The new cooperativism in Venezuela differs from the modern cooperative movement that traces its history back to the small town of Rochdale, England, where 28 flannel weavers saved a few pennies a week for a year until they had enough to open a co-op store in December 1844.
In Venezuela, under a law on cooperatives decreed in 2001 by the government of left-leaning President Hugo Chávez, any group of at least five people can easily register a new cooperative through a quick process that involves few bureaucratic hurdles.
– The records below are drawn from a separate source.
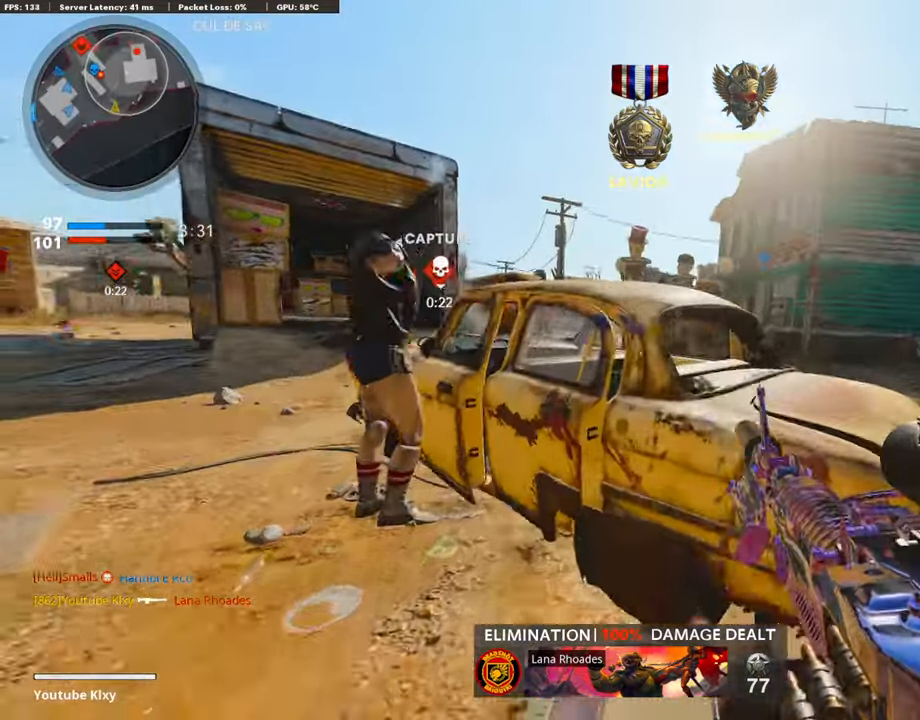
{"buttons": [], "left_stick": "left", "right_stick": "center", "events": [[67, "L1", "down"], [101, "left_stick", "left"], [152, "L1", "up"], [388, "L1", "down"], [456, "L1", "up"]]}
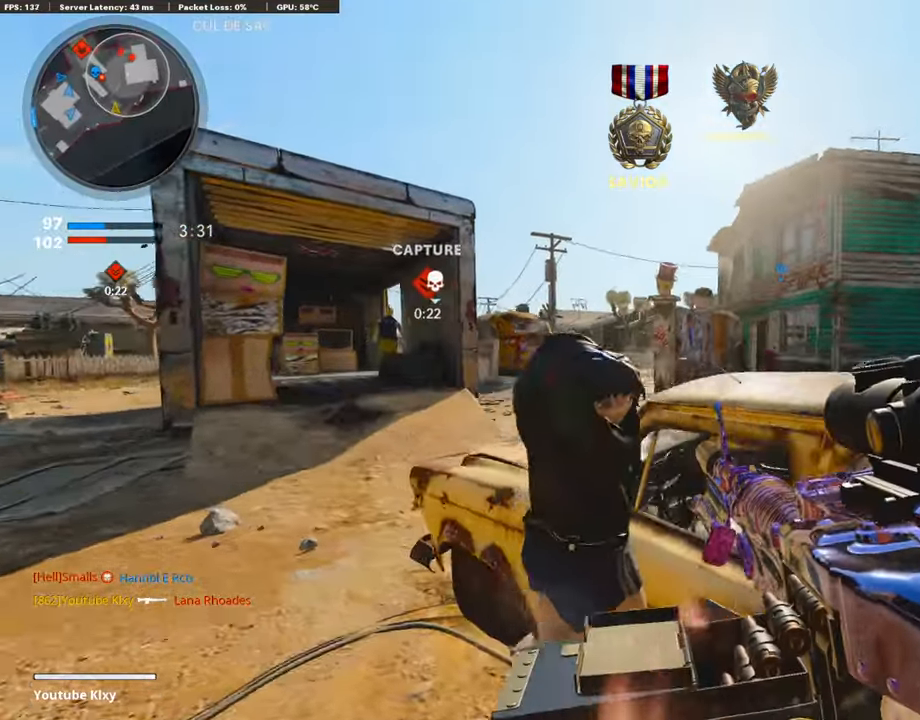
{"buttons": ["L1"], "left_stick": "left", "right_stick": "left", "events": [[51, "L1", "down"], [474, "right_stick", "left"]]}
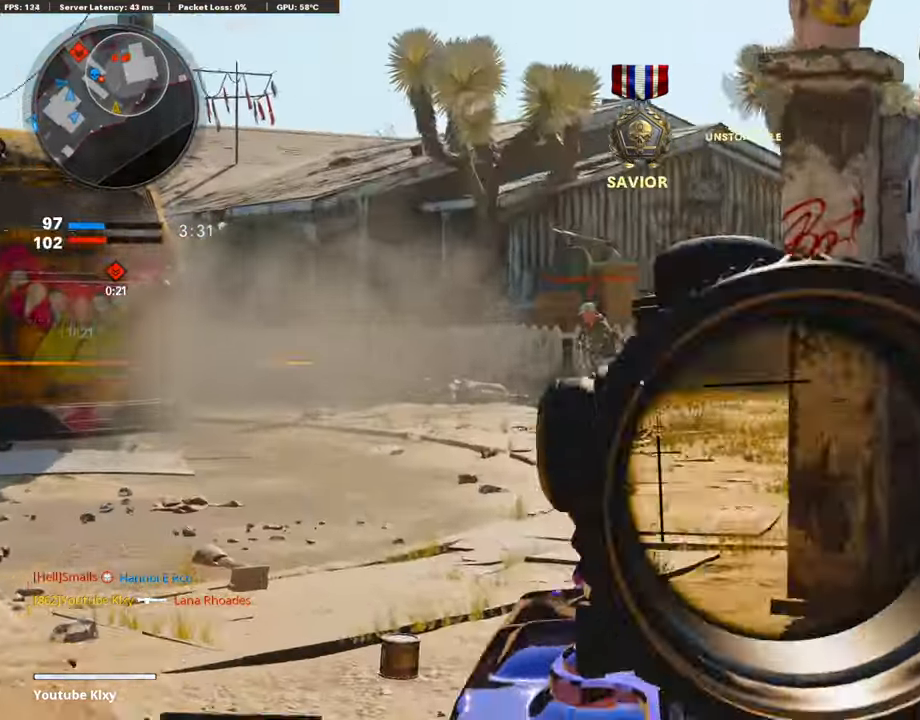
{"buttons": ["L1", "R1"], "left_stick": "center", "right_stick": "down-left", "events": [[34, "R1", "down"], [119, "left_stick", "right"], [288, "right_stick", "center"], [474, "right_stick", "down-left"], [490, "left_stick", "center"]]}
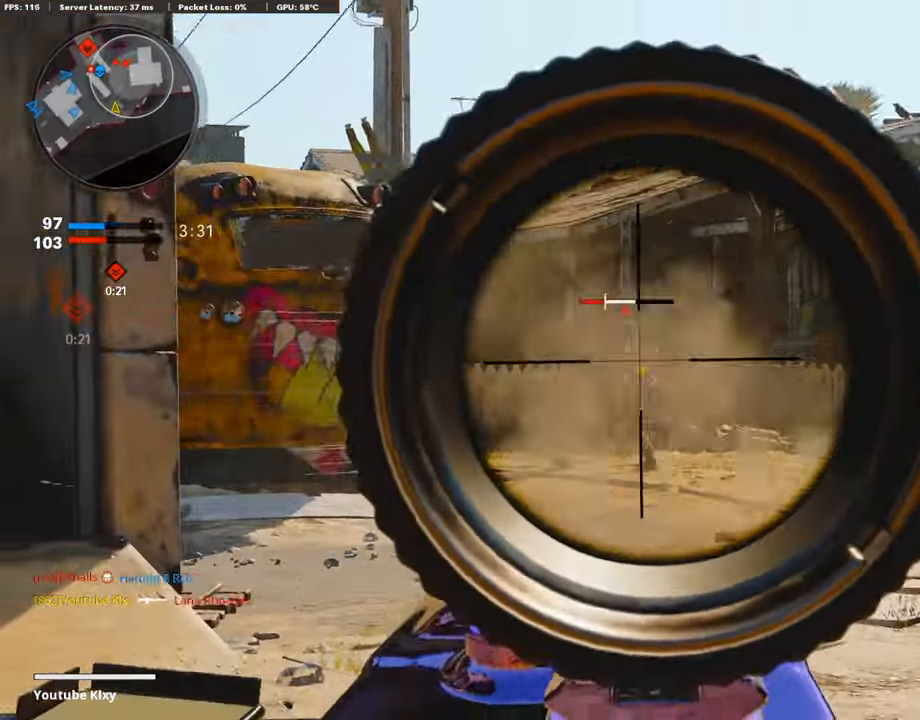
{"buttons": ["L1"], "left_stick": "left", "right_stick": "center", "events": [[17, "left_stick", "left"], [102, "right_stick", "center"], [237, "right_stick", "right"], [254, "R1", "up"], [271, "L1", "up"], [355, "L1", "down"], [440, "right_stick", "center"]]}
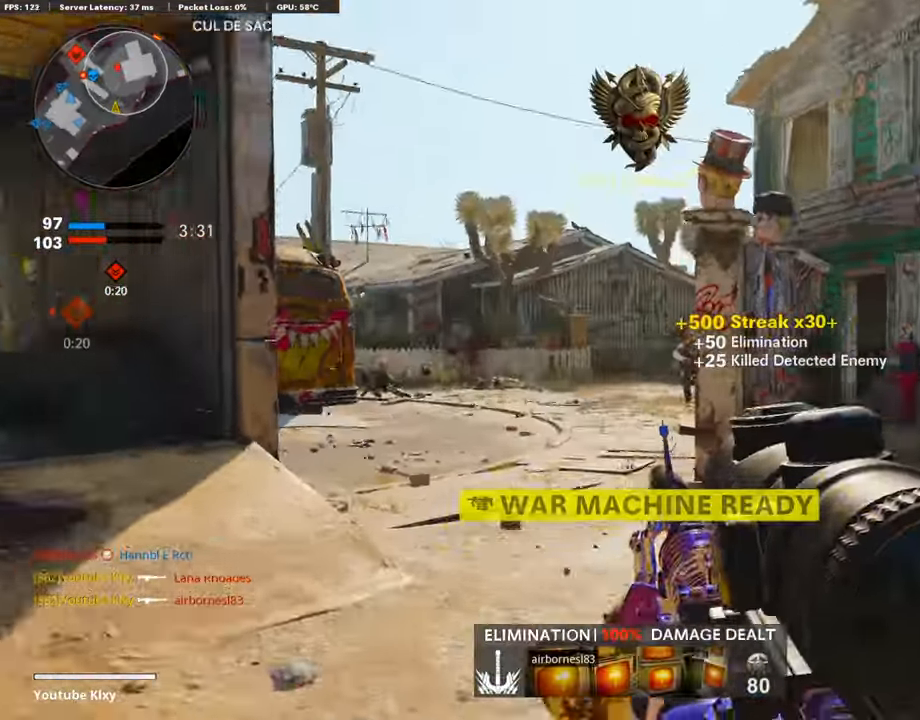
{"buttons": ["L1"], "left_stick": "right", "right_stick": "right", "events": [[152, "R1", "down"], [169, "right_stick", "right"], [304, "left_stick", "center"], [355, "left_stick", "right"], [372, "L1", "up"], [372, "R1", "up"], [372, "right_stick", "center"], [440, "right_stick", "right"], [490, "L1", "down"]]}
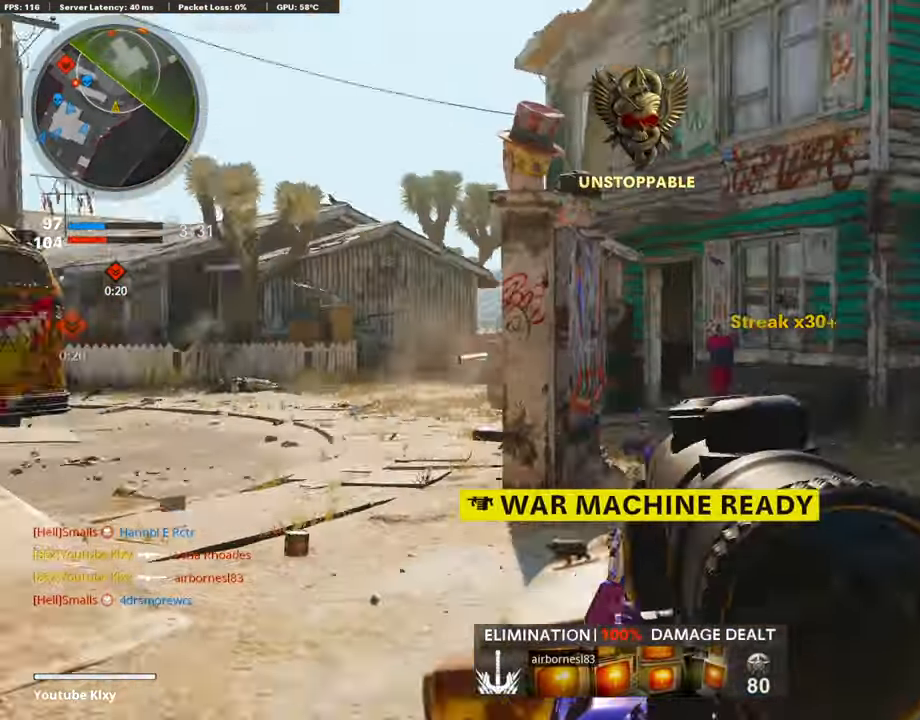
{"buttons": ["L1", "R1"], "left_stick": "left", "right_stick": "down", "events": [[34, "R1", "down"], [34, "right_stick", "center"], [169, "right_stick", "left"], [271, "right_stick", "center"], [372, "right_stick", "down-right"], [457, "left_stick", "left"], [473, "right_stick", "down"]]}
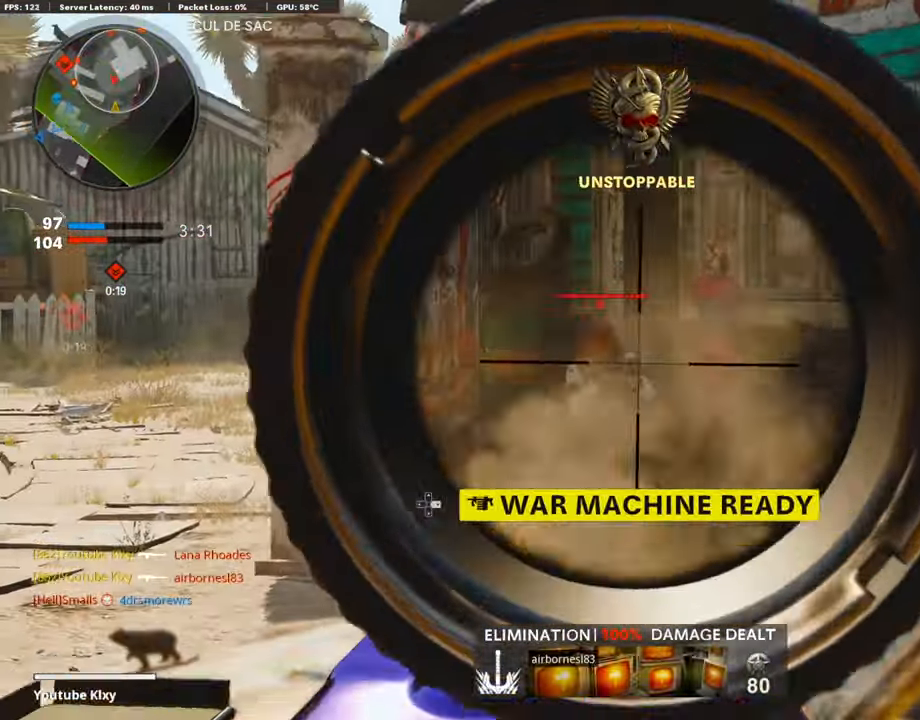
{"buttons": ["L1"], "left_stick": "left", "right_stick": "center", "events": [[68, "right_stick", "center"], [135, "right_stick", "right"], [254, "right_stick", "center"], [304, "R1", "up"], [304, "right_stick", "left"], [456, "right_stick", "center"]]}
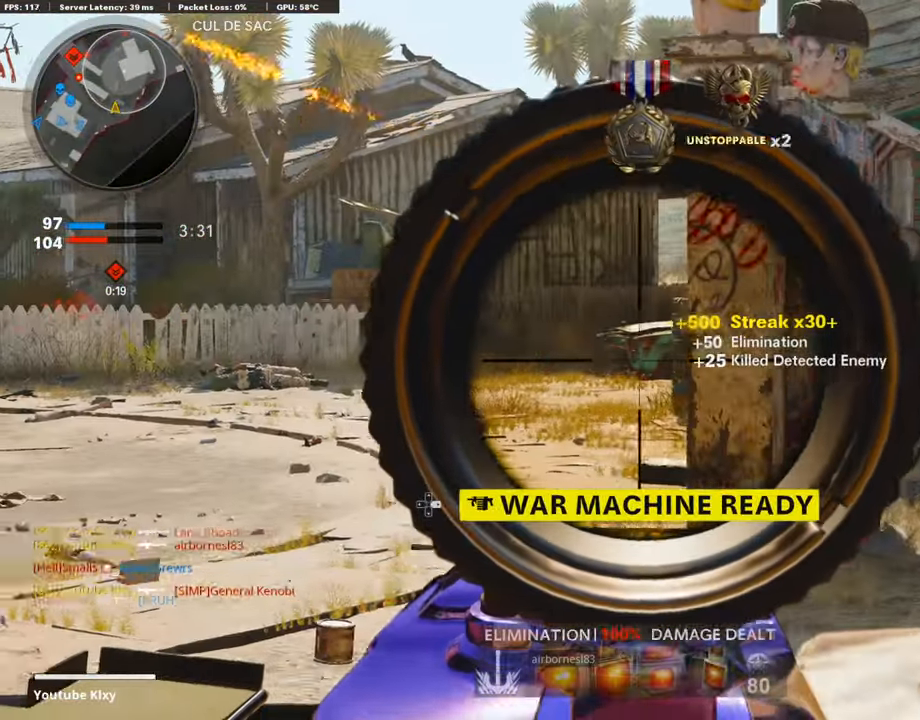
{"buttons": ["L1"], "left_stick": "left", "right_stick": "up-right", "events": [[237, "right_stick", "up-right"]]}
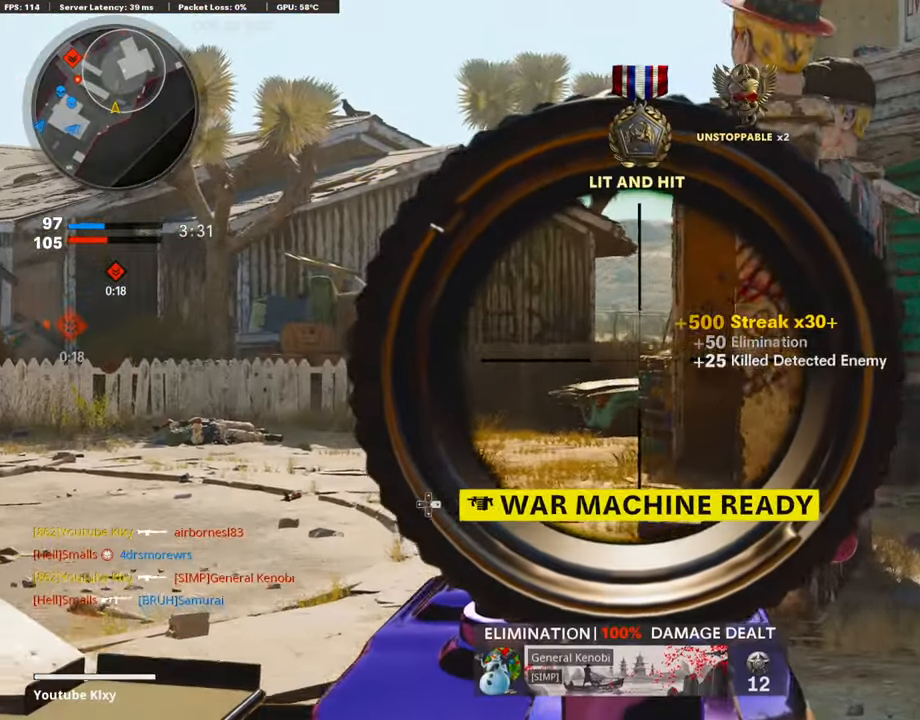
{"buttons": ["L1"], "left_stick": "right", "right_stick": "center", "events": [[34, "right_stick", "center"], [68, "left_stick", "up-left"], [271, "left_stick", "up-right"], [321, "left_stick", "right"]]}
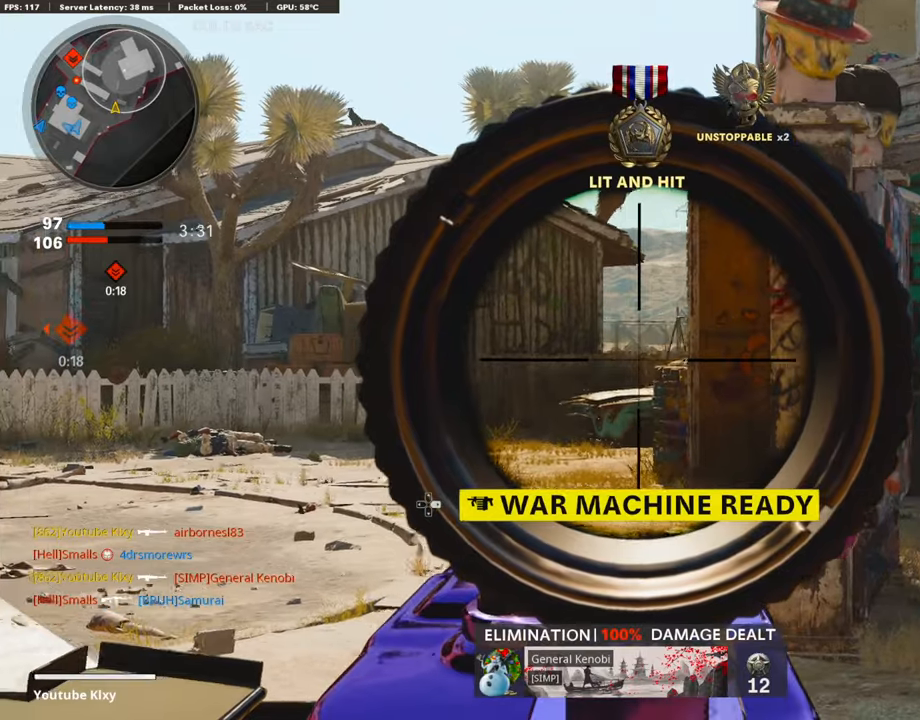
{"buttons": [], "left_stick": "up-left", "right_stick": "center", "events": [[169, "left_stick", "left"], [304, "L1", "up"], [457, "left_stick", "up-left"]]}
Venezuela's cooperative movement emerged in 1959. Forty years later, when Chávez was elected, there were 870 cooperatives in the areas of credit, transport and other services, although only half were successful to any degree, according to the movement's spokespersons.
More than 1,000 new cooperatives were established in 2001, and more than 2,000 the following year. But since the government approved an enormous increase in funding for cooperatives in 2003, the number has skyrocketed, with 18,000 founded in 2003, 36,000 in 2004, 41,000 in 2005 and more than 20,000 so far this year.
In this country of 26 million, which has an economically active population of 12 million, "we have 132,000 cooperatives, with approximately 1.3 million associates," said Molina.
April set a new monthly record, with the creation of 5,761 cooperatives.
Sixty-two percent of the cooperatives are in the services sector, 32 percent are involved in the production of goods, and the rest are credit or housing associations, or serve a social function (providing funeral services, for example), according to the superintendency.
"It is still early to talk about a third sector of the economy (as opposed to the state and the private sector), because we first need to conduct a census that would indicate what the cooperatives contribute to the country's gross domestic product," said Molina.